All records, exactly as written, minus the pictures: copy them out.

Source records:
-.-.-

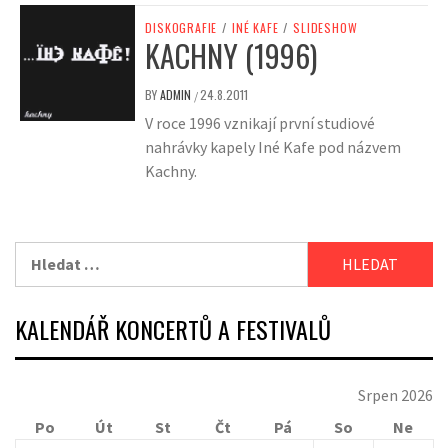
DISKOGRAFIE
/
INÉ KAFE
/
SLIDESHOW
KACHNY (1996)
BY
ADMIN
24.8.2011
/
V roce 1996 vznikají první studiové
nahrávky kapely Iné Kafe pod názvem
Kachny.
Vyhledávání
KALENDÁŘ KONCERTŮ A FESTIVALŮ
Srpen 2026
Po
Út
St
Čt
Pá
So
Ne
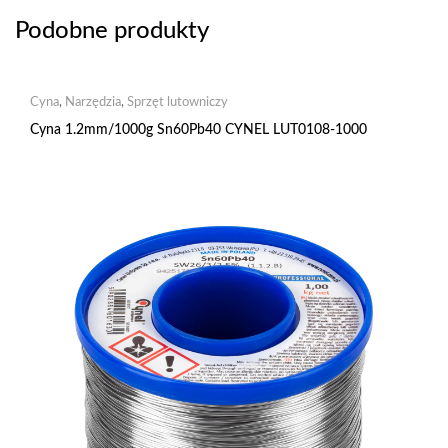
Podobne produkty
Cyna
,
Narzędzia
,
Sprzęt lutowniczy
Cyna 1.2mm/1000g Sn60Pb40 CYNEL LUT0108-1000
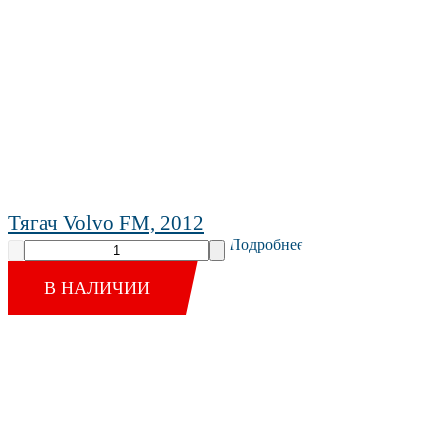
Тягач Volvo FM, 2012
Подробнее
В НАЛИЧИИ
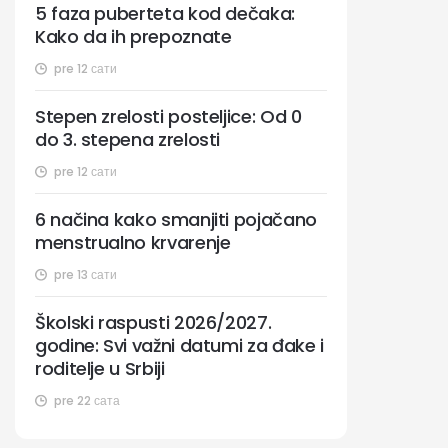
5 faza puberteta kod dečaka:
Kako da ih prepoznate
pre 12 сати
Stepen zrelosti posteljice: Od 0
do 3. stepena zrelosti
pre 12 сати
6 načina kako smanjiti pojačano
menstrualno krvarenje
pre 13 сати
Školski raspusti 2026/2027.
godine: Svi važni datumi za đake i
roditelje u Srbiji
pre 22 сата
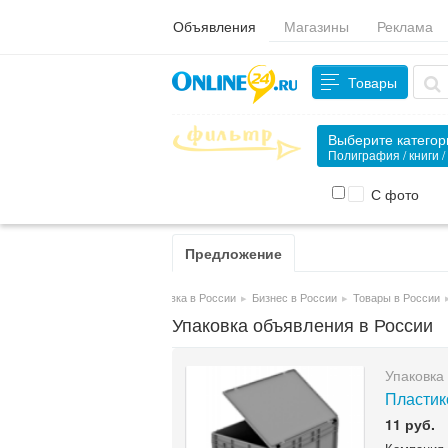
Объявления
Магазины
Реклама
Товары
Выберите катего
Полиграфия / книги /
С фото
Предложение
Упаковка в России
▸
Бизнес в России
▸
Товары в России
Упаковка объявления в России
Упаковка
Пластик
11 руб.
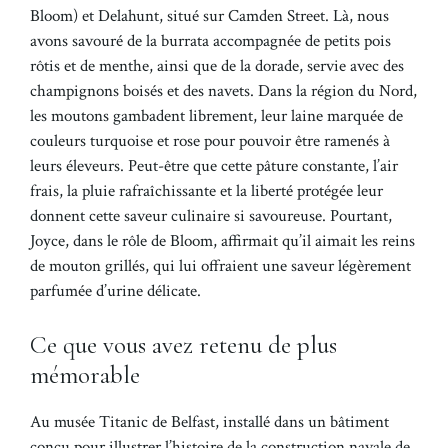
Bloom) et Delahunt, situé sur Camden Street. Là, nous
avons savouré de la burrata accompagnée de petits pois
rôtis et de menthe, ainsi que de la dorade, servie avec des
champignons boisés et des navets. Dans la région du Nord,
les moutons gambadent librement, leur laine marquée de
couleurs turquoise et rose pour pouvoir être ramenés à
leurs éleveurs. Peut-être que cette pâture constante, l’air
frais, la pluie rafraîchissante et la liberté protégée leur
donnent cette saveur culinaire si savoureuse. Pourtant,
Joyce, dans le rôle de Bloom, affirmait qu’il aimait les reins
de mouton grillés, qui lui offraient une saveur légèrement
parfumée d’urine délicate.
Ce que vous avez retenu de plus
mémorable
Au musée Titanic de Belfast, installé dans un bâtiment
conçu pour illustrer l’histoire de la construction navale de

-.-.-

Reply to the task:
DISKOGRAFIE
/
INÉ KAFE
/
SLIDESHOW
KACHNY (1996)
BY
ADMIN
24.8.2011
/
V roce 1996 vznikají první studiové
nahrávky kapely Iné Kafe pod názvem
Kachny.
Vyhledávání
KALENDÁŘ KONCERTŮ A FESTIVALŮ
Srpen 2026
Po
Út
St
Čt
Pá
So
Ne
Podobne produkty
Cyna
,
Narzędzia
,
Sprzęt lutowniczy
Cyna 1.2mm/1000g Sn60Pb40 CYNEL LUT0108-1000
Тягач Volvo FM, 2012
Подробнее
В НАЛИЧИИ
5 faza puberteta kod dečaka:
Kako da ih prepoznate
pre 12 сати
Stepen zrelosti posteljice: Od 0
do 3. stepena zrelosti
pre 12 сати
6 načina kako smanjiti pojačano
menstrualno krvarenje
pre 13 сати
Školski raspusti 2026/2027.
godine: Svi važni datumi za đake i
roditelje u Srbiji
pre 22 сата
Объявления
Магазины
Реклама
Товары
Выберите катего
Полиграфия / книги /
С фото
Предложение
Упаковка в России
▸
Бизнес в России
▸
Товары в России
Упаковка объявления в России
Упаковка
Пластик
11 руб.
Bloom) et Delahunt, situé sur Camden Street. Là, nous
avons savouré de la burrata accompagnée de petits pois
rôtis et de menthe, ainsi que de la dorade, servie avec des
champignons boisés et des navets. Dans la région du Nord,
les moutons gambadent librement, leur laine marquée de
couleurs turquoise et rose pour pouvoir être ramenés à
leurs éleveurs. Peut-être que cette pâture constante, l’air
frais, la pluie rafraîchissante et la liberté protégée leur
donnent cette saveur culinaire si savoureuse. Pourtant,
Joyce, dans le rôle de Bloom, affirmait qu’il aimait les reins
de mouton grillés, qui lui offraient une saveur légèrement
parfumée d’urine délicate.
Ce que vous avez retenu de plus
mémorable
Au musée Titanic de Belfast, installé dans un bâtiment
conçu pour illustrer l’histoire de la construction navale de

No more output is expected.